Einstein-Cartan gravity, matter, and scale-invariant generalization
Mikhail Shaposhnikov, Andrey Shkerin, Inar Timiryasov, Sebastian Zell

TL;DR
This paper explores a generalized Einstein-Cartan gravity framework coupled with matter, deriving equivalent metric theories with higher-dimensional operators, and discusses implications for cosmology, inflation, and dark matter.
Contribution
It provides a comprehensive analysis of the most general Einstein-Cartan action with matter, including torsion effects and no-scale scenarios, and outlines potential cosmological applications.
Findings
Derived equivalent metric theories with six-dimensional operators.
Analyzed torsion effects in gravity-matter coupling.

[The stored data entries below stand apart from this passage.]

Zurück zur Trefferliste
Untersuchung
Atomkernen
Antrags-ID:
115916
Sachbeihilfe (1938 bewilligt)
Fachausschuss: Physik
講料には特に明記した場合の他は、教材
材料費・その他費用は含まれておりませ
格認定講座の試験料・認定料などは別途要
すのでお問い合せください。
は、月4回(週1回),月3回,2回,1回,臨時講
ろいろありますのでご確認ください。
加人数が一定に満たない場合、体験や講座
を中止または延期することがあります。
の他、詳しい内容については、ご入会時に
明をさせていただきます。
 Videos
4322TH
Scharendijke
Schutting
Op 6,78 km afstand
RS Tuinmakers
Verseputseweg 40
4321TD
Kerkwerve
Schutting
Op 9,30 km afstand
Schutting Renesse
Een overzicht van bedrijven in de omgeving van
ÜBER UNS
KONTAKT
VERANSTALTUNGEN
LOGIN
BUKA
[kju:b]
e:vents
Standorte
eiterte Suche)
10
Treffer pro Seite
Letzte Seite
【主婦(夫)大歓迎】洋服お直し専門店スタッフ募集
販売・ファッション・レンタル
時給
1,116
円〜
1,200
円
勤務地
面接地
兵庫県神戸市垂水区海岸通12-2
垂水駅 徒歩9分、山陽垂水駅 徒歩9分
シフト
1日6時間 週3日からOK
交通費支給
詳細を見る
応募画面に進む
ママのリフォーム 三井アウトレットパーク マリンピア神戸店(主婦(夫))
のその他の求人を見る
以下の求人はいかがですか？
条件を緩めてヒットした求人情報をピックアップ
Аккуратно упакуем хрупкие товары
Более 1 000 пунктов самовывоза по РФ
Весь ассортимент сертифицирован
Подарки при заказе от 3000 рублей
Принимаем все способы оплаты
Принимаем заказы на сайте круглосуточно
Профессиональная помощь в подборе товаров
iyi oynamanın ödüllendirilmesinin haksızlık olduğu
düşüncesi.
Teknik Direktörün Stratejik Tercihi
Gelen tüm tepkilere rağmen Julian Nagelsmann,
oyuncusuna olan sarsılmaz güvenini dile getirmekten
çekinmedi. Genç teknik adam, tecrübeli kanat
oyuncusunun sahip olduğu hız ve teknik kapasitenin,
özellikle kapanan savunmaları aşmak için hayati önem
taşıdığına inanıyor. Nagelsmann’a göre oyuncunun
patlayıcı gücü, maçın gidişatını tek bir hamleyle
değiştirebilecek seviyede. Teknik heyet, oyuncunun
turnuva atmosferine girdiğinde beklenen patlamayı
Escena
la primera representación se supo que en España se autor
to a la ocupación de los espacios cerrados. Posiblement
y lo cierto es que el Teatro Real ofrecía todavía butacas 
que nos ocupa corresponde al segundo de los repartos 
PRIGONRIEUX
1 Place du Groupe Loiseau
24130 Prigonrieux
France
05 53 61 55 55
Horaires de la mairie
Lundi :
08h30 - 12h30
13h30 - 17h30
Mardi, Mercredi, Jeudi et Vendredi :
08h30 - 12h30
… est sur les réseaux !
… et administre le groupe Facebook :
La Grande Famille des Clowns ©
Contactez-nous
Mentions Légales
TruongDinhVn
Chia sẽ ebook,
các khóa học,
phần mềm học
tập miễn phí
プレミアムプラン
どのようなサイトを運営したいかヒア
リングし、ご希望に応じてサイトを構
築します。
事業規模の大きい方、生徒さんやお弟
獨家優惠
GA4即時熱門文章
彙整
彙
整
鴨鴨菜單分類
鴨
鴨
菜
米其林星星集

Outlined phenomenological implications for inflation and dark matter.
Abstract
We study gravity coupled to scalar and fermion fields in the Einstein-Cartan framework. We discuss the most general form of the action that contains terms of mass dimension not bigger than four, leaving out only contributions quadratic in curvature. By resolving the theory explicitly for torsion, we arrive at an equivalent metric theory containing additional six-dimensional operators. This lays the groundwork for cosmological studies of the theory. We also perform the same analysis for a no-scale scenario in which the Planck mass is eliminated at the cost of adding an extra scalar degree of freedom. Finally, we outline phenomenological implications of the resulting theories, in particular to inflation and dark matter production.